4 Principles In Talking To Your Kids About Sex

1. See to it that you are the one to teach your kids about sex.

Parents have the responsibility to raise their children in the “discipline and instruction of the Lord” (Eph 6:4). This has more to it than just teaching attributes of God and the basics of salvation. Sex is not merely biological, it is theological. The Bible has lots to say about sex, its purpose and its design. We must do better than just saying, “Don’t do that” (more on this later). As the ones who are to teach our kids about the things of God, we must also be the “go to” authority when it comes to sex. It is not the job of the teachers at school (expounding our government’s view of sex) or the 6-year-old “expert” on the playground. That leads to the next point…
 

2. Start young.

TV and movies often portray, quite comically, what we think of as “the talk”. A dad nervously and clumsily describes the “birds and the bees” to his teenage son. It seems that this has become the norm, but hear this caution: don’t wait too long. If you wait until your child is a teenager to begin to talk about sex, someone else has already beat you to it. Statistically, 9 out of 10 boys and 6 out of 10 girls are exposed to pornography online before the age of 18, and the first exposure to pornography for boys on average is 12 years old. Is it any wonder why so many in our culture have such a distorted view of sex?
 

3. Don’t have just “THE Talk” but a series of conversations.
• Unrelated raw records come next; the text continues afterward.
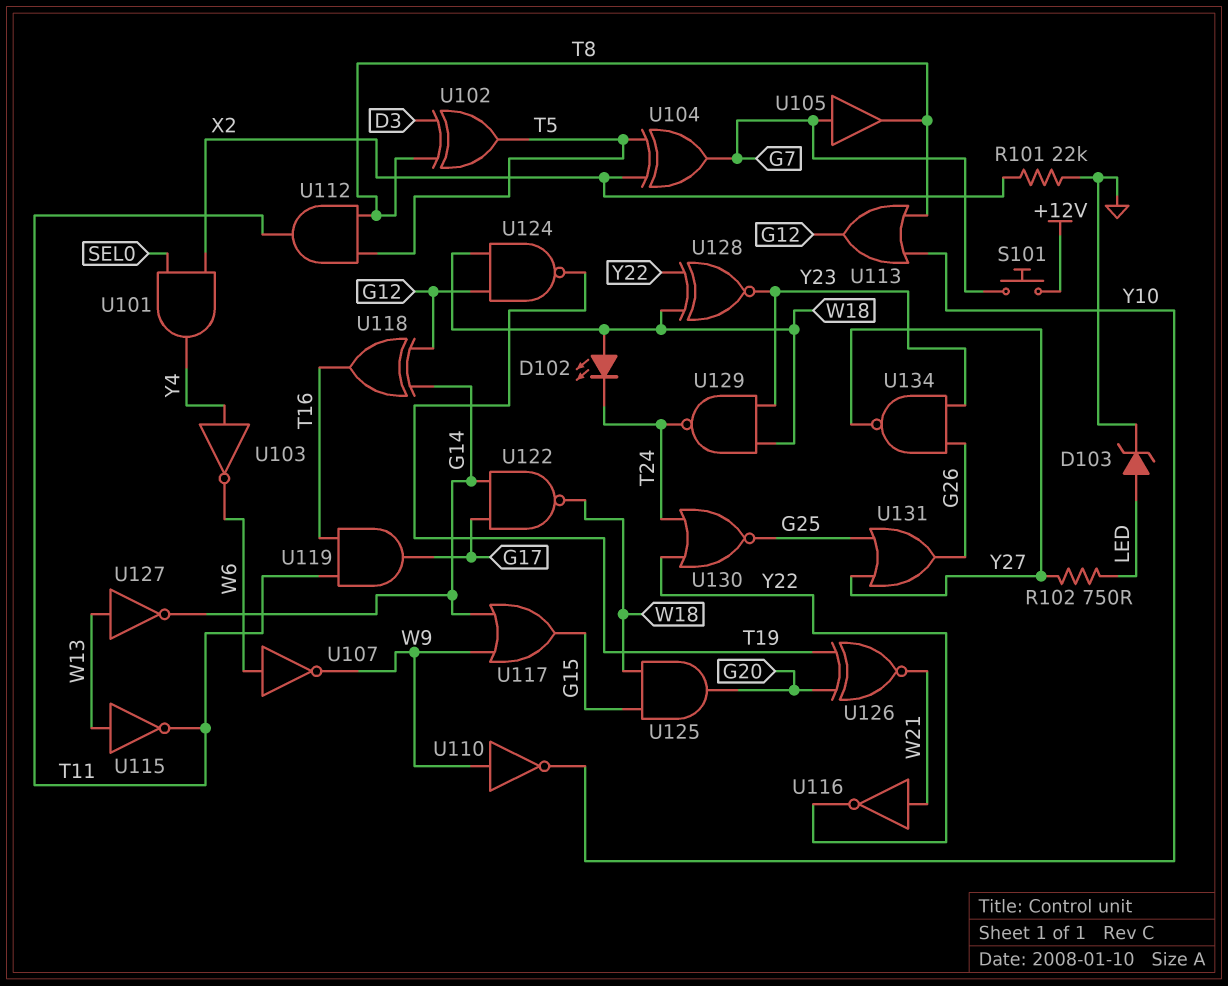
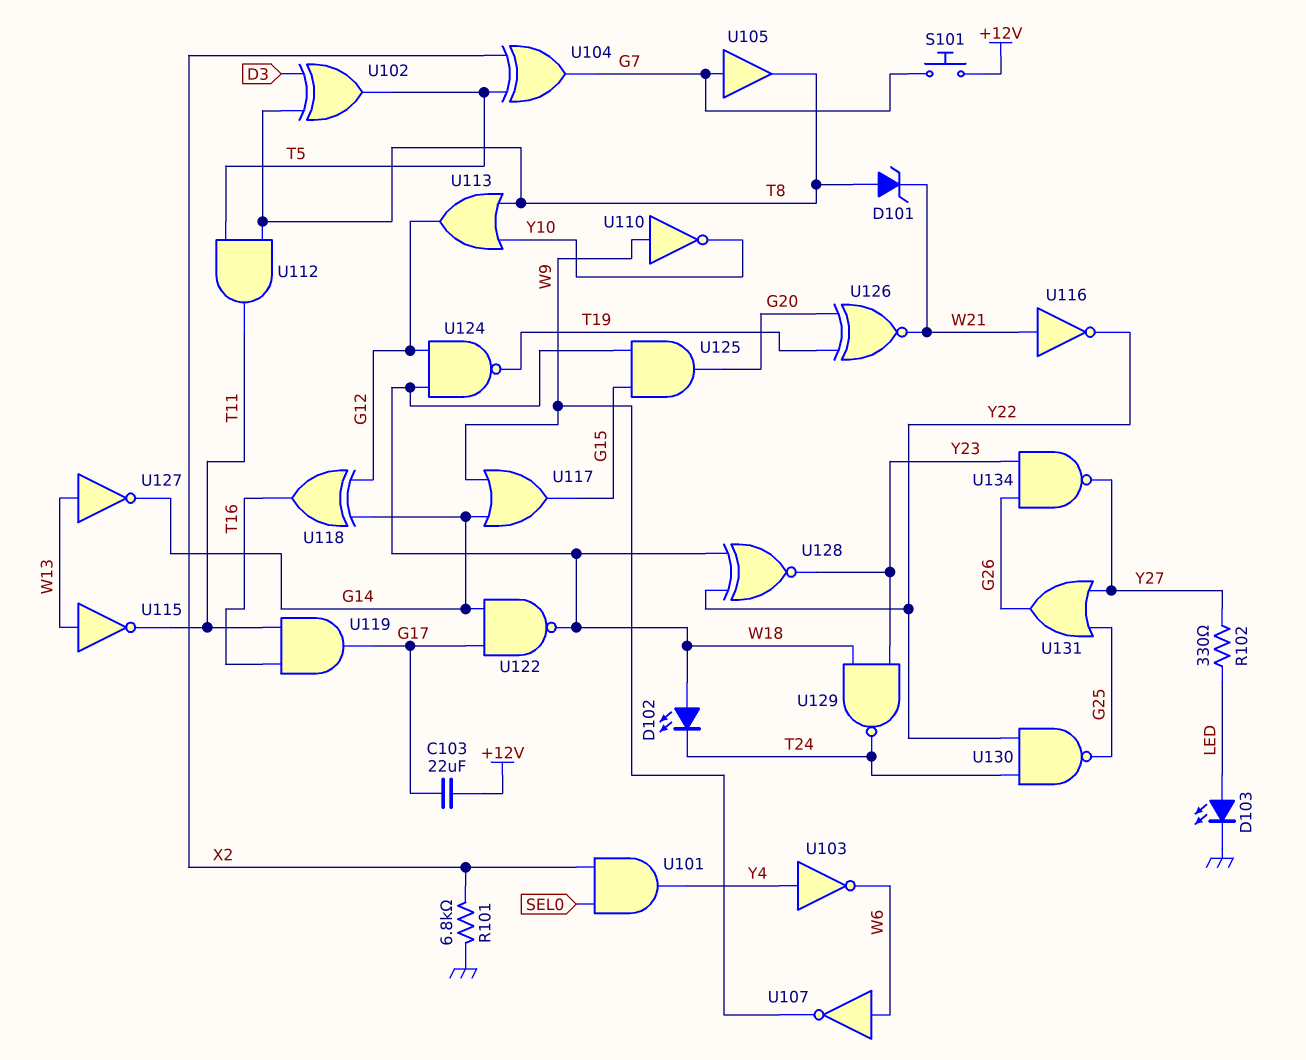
C103: none -> 22uF (+12V, G17)
D101: none -> zener (A T8, K W21)
D103: zener (A LED, K GND) -> LED (A LED, K GND)
R101: 22k (GND, X2) -> 6.8k (GND, X2)
R102: 750 (LED, Y27) -> 330 (LED, Y27)
U130: NOR (in T24, in Y22, out G25) -> NAND (in T24, in Y22, out G25)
With this encouragement to start young, that is not to say give them every detail all at once. You start with the basics of gender and  proper anatomical names in the toddler years and you build from there as they get older. Stan and Brenna Jones have written a series for discussing sex at age appropriate levels *.
 

4. Teach not just the biology but also the theology of sex.  

As mentioned before, sex is far more than scientific. There are theological components to it, and we must teach our children God’s design for it. We must teach them that sex, in proper context of a one man-one woman covenant of marriage, is a good thing and part of God’s good creation. The world thinks of sex as a god and ultraconservatism thinks of sex as gross (“Don’t do that!”). We must give our children a more compelling view that sex is good while emphasizing it’s only good when it’s in accord with God’s design.
 

Luke Gilkerson, who wrote this helpful guide *,  had a conversation about sex with his son. After answering all his questions the boy replied, “Isn’t God amazing!” What if we saw conversation about sex not as an awkward moment to be put off but as an opportunity to lead our child to worship?

*Whenever Apex Parents lists resources, it is not an unqualified endorsement of every word within it. Use discernment. Chew the meat, spit the bones.